◆ Pictures paired with source code:

-- Opening Marker --

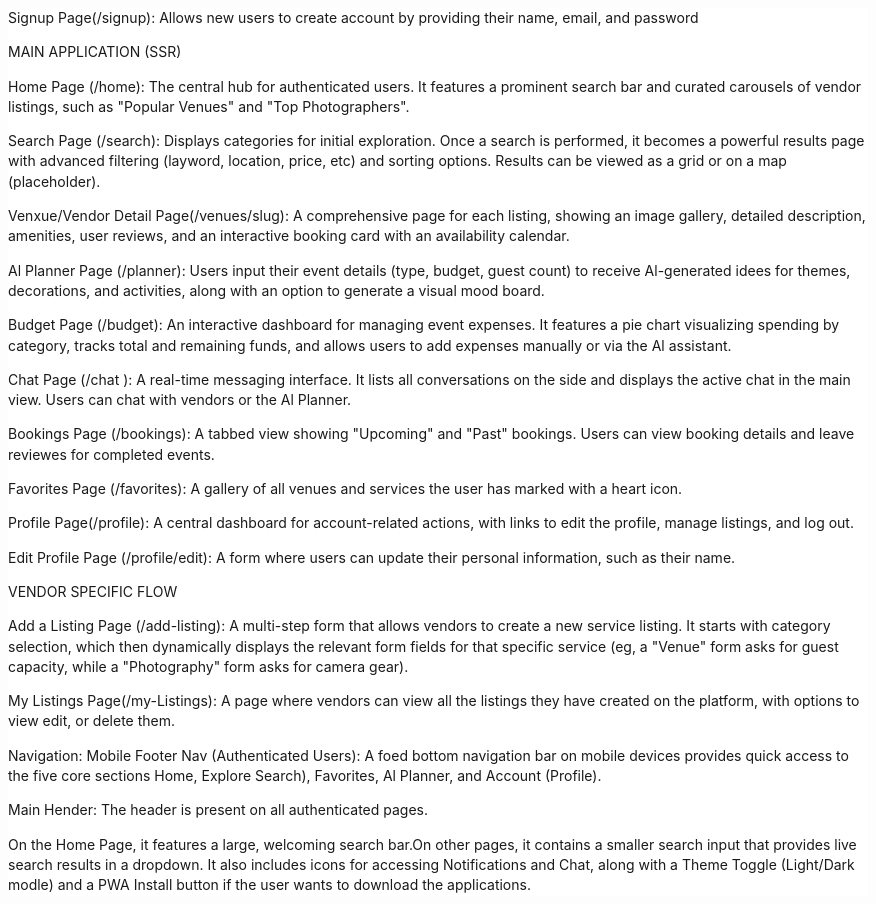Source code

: Signup Page(/signup): Allows new users to create account by providing their name, email, and password

MAIN APPLICATION (SSR)

Home Page (/home): The central hub for authenticated users. It features a prominent search bar and curated carousels of vendor listings, such as "Popular Venues" and "Top Photographers".

Search Page (/search): Displays categories for initial exploration. Once a search is performed, it becomes a powerful results page with advanced filtering (layword, location, price, etc) and sorting options. Results can be viewed as a grid or on a map (placeholder).

Venxue/Vendor Detail Page(/venues/slug): A comprehensive page for each listing, showing an image gallery, detailed description, amenities, user reviews, and an interactive booking card with an availability calendar.

Al Planner Page (/planner): Users input their event details (type, budget, guest count) to receive Al-generated idees for themes, decorations, and activities, along with an option to generate a visual mood board.

Budget Page (/budget): An interactive dashboard for managing event expenses. It features a pie chart visualizing spending by category, tracks total and remaining funds, and allows users to add expenses manually or via the Al assistant.

Chat Page (/chat ): A real-time messaging interface. It lists all conversations on the side and displays the active chat in the main view. Users can chat with vendors or the Al Planner.

Bookings Page (/bookings): A tabbed view showing "Upcoming" and "Past" bookings. Users can view booking details and leave reviewes for completed events.

Favorites Page (/favorites): A gallery of all venues and services the user has marked with a heart icon.

Profile Page(/profile): A central dashboard for account-related actions, with links to edit the profile, manage listings, and log out.

Edit Profile Page (/profile/edit): A form where users can update their personal information, such as their name.

VENDOR SPECIFIC FLOW

Add a Listing Page (/add-listing): A multi-step form that allows vendors to create a new service listing. It starts with category selection, which then dynamically displays the relevant form fields for that specific service (eg, a "Venue" form asks for guest capacity, while a "Photography" form asks for camera gear).

My Listings Page(/my-Listings): A page where vendors can view all the listings they have created on the platform, with options to view edit, or delete them.

Navigation: Mobile Footer Nav (Authenticated Users): A foed bottom navigation bar on mobile devices provides quick access to the five core sections Home, Explore Search), Favorites, Al Planner, and Account (Profile).

Main Hender: The header is present on all authenticated pages.

On the Home Page, it features a large, welcoming search bar.On other pages, it contains a smaller search input that provides live search results in a dropdown. It also includes icons for accessing Notifications and Chat, along with a Theme Toggle (Light/Dark modle) and a PWA Install button if the user wants to download the applications.
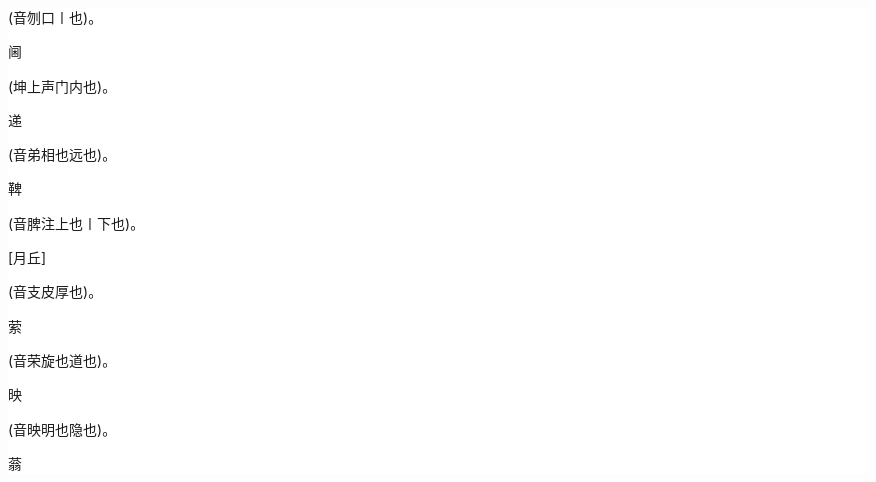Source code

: (音刎口〡也)。  

阃  

(坤上声门内也)。  

递  

(音弟相也远也)。  

鞞  

(音脾注上也〡下也)。  

[月丘]  

(音支皮厚也)。  

萦  

(音荣旋也道也)。  

映  

(音映明也隐也)。  

蓊  

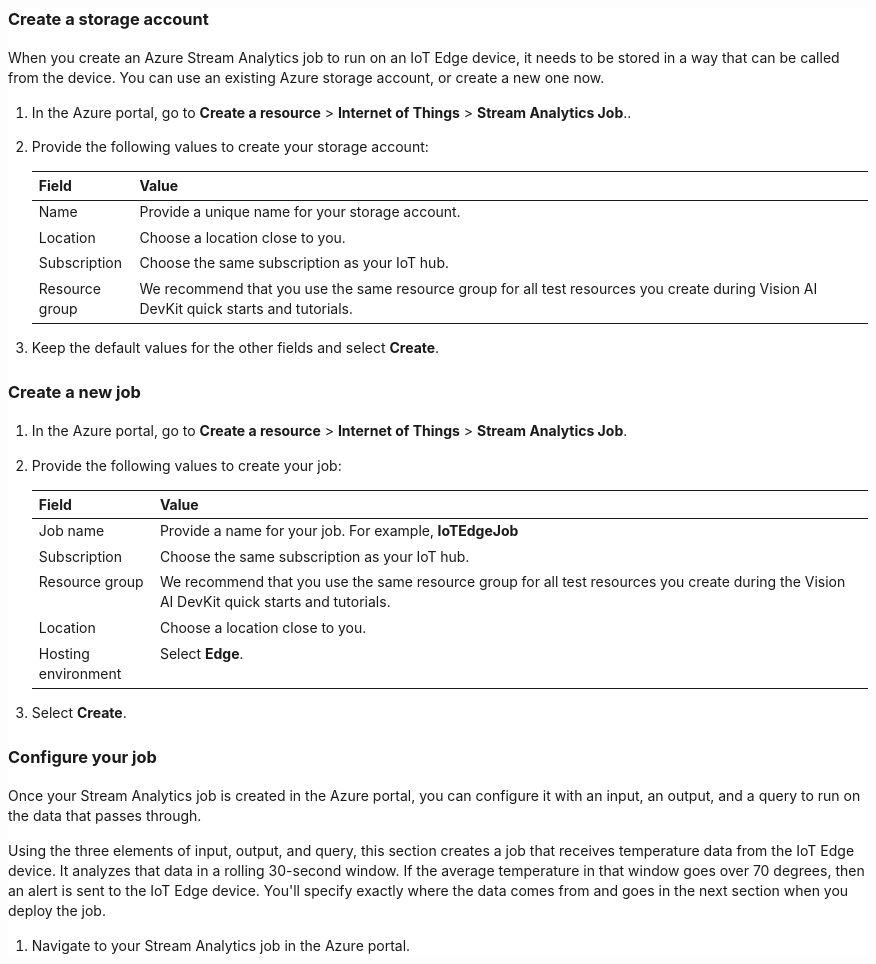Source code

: ### Create a storage account

When you create an Azure Stream Analytics job to run on an IoT Edge device, it needs to be stored in a way that can be called from the device. You can use an existing Azure storage account, or create a new one now.

1. In the Azure portal, go to **Create a resource** > **Internet of Things** > **Stream Analytics Job**..

2. Provide the following values to create your storage account:

    | Field| Value |
    |-------|--------|
    |Name| Provide a unique name for your storage account.|
    |Location|Choose a location close to you.|
    |Subscription|Choose the same subscription as your IoT hub.|
    |Resource group|We recommend that you use the same resource group for all test resources you create during Vision AI DevKit quick starts and tutorials.|

3. Keep the default values for the other fields and select **Create**.

### Create a new job

1. In the Azure portal, go to **Create a resource** > **Internet of Things** > **Stream Analytics Job**.

1. Provide the following values to create your job:

   | Field | Value |
   | ----- | ----- |
   | Job name | Provide a name for your job. For example, **IoTEdgeJob** |
   | Subscription | Choose the same subscription as your IoT hub. |
   | Resource group | We recommend that you use the same resource group for all test resources you create during the Vision AI DevKit quick starts and tutorials.|
   | Location | Choose a location close to you. |
   | Hosting environment | Select **Edge**. |

1. Select **Create**.

### Configure your job

Once your Stream Analytics job is created in the Azure portal, you can configure it with an input, an output, and a query to run on the data that passes through.

Using the three elements of input, output, and query, this section creates a job that receives temperature data from the IoT Edge device. It analyzes that data in a rolling 30-second window. If the average temperature in that window goes over 70 degrees, then an alert is sent to the IoT Edge device. You'll specify exactly where the data comes from and goes in the next section when you deploy the job.  

1. Navigate to your Stream Analytics job in the Azure portal.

-- Closing Marker --

◆ How to complete this task: Output every record verbatim, skipping images.

◆ Completed task:
Source code

: Signup Page(/signup): Allows new users to create account by providing their name, email, and password

MAIN APPLICATION (SSR)

Home Page (/home): The central hub for authenticated users. It features a prominent search bar and curated carousels of vendor listings, such as "Popular Venues" and "Top Photographers".

Search Page (/search): Displays categories for initial exploration. Once a search is performed, it becomes a powerful results page with advanced filtering (layword, location, price, etc) and sorting options. Results can be viewed as a grid or on a map (placeholder).

Venxue/Vendor Detail Page(/venues/slug): A comprehensive page for each listing, showing an image gallery, detailed description, amenities, user reviews, and an interactive booking card with an availability calendar.

Al Planner Page (/planner): Users input their event details (type, budget, guest count) to receive Al-generated idees for themes, decorations, and activities, along with an option to generate a visual mood board.

Budget Page (/budget): An interactive dashboard for managing event expenses. It features a pie chart visualizing spending by category, tracks total and remaining funds, and allows users to add expenses manually or via the Al assistant.

Chat Page (/chat ): A real-time messaging interface. It lists all conversations on the side and displays the active chat in the main view. Users can chat with vendors or the Al Planner.

Bookings Page (/bookings): A tabbed view showing "Upcoming" and "Past" bookings. Users can view booking details and leave reviewes for completed events.

Favorites Page (/favorites): A gallery of all venues and services the user has marked with a heart icon.

Profile Page(/profile): A central dashboard for account-related actions, with links to edit the profile, manage listings, and log out.

Edit Profile Page (/profile/edit): A form where users can update their personal information, such as their name.

VENDOR SPECIFIC FLOW

Add a Listing Page (/add-listing): A multi-step form that allows vendors to create a new service listing. It starts with category selection, which then dynamically displays the relevant form fields for that specific service (eg, a "Venue" form asks for guest capacity, while a "Photography" form asks for camera gear).

My Listings Page(/my-Listings): A page where vendors can view all the listings they have created on the platform, with options to view edit, or delete them.

Navigation: Mobile Footer Nav (Authenticated Users): A foed bottom navigation bar on mobile devices provides quick access to the five core sections Home, Explore Search), Favorites, Al Planner, and Account (Profile).

Main Hender: The header is present on all authenticated pages.

On the Home Page, it features a large, welcoming search bar.On other pages, it contains a smaller search input that provides live search results in a dropdown. It also includes icons for accessing Notifications and Chat, along with a Theme Toggle (Light/Dark modle) and a PWA Install button if the user wants to download the applications.
Source code

: (音刎口〡也)。  

阃  

(坤上声门内也)。  

递  

(音弟相也远也)。  

鞞  

(音脾注上也〡下也)。  

[月丘]  

(音支皮厚也)。  

萦  

(音荣旋也道也)。  

映  

(音映明也隐也)。  

蓊  

Source code

: ### Create a storage account

When you create an Azure Stream Analytics job to run on an IoT Edge device, it needs to be stored in a way that can be called from the device. You can use an existing Azure storage account, or create a new one now.

1. In the Azure portal, go to **Create a resource** > **Internet of Things** > **Stream Analytics Job**..

2. Provide the following values to create your storage account:

    | Field| Value |
    |-------|--------|
    |Name| Provide a unique name for your storage account.|
    |Location|Choose a location close to you.|
    |Subscription|Choose the same subscription as your IoT hub.|
    |Resource group|We recommend that you use the same resource group for all test resources you create during Vision AI DevKit quick starts and tutorials.|

3. Keep the default values for the other fields and select **Create**.

### Create a new job

1. In the Azure portal, go to **Create a resource** > **Internet of Things** > **Stream Analytics Job**.

1. Provide the following values to create your job:

   | Field | Value |
   | ----- | ----- |
   | Job name | Provide a name for your job. For example, **IoTEdgeJob** |
   | Subscription | Choose the same subscription as your IoT hub. |
   | Resource group | We recommend that you use the same resource group for all test resources you create during the Vision AI DevKit quick starts and tutorials.|
   | Location | Choose a location close to you. |
   | Hosting environment | Select **Edge**. |

1. Select **Create**.

### Configure your job

Once your Stream Analytics job is created in the Azure portal, you can configure it with an input, an output, and a query to run on the data that passes through.

Using the three elements of input, output, and query, this section creates a job that receives temperature data from the IoT Edge device. It analyzes that data in a rolling 30-second window. If the average temperature in that window goes over 70 degrees, then an alert is sent to the IoT Edge device. You'll specify exactly where the data comes from and goes in the next section when you deploy the job.  

1. Navigate to your Stream Analytics job in the Azure portal.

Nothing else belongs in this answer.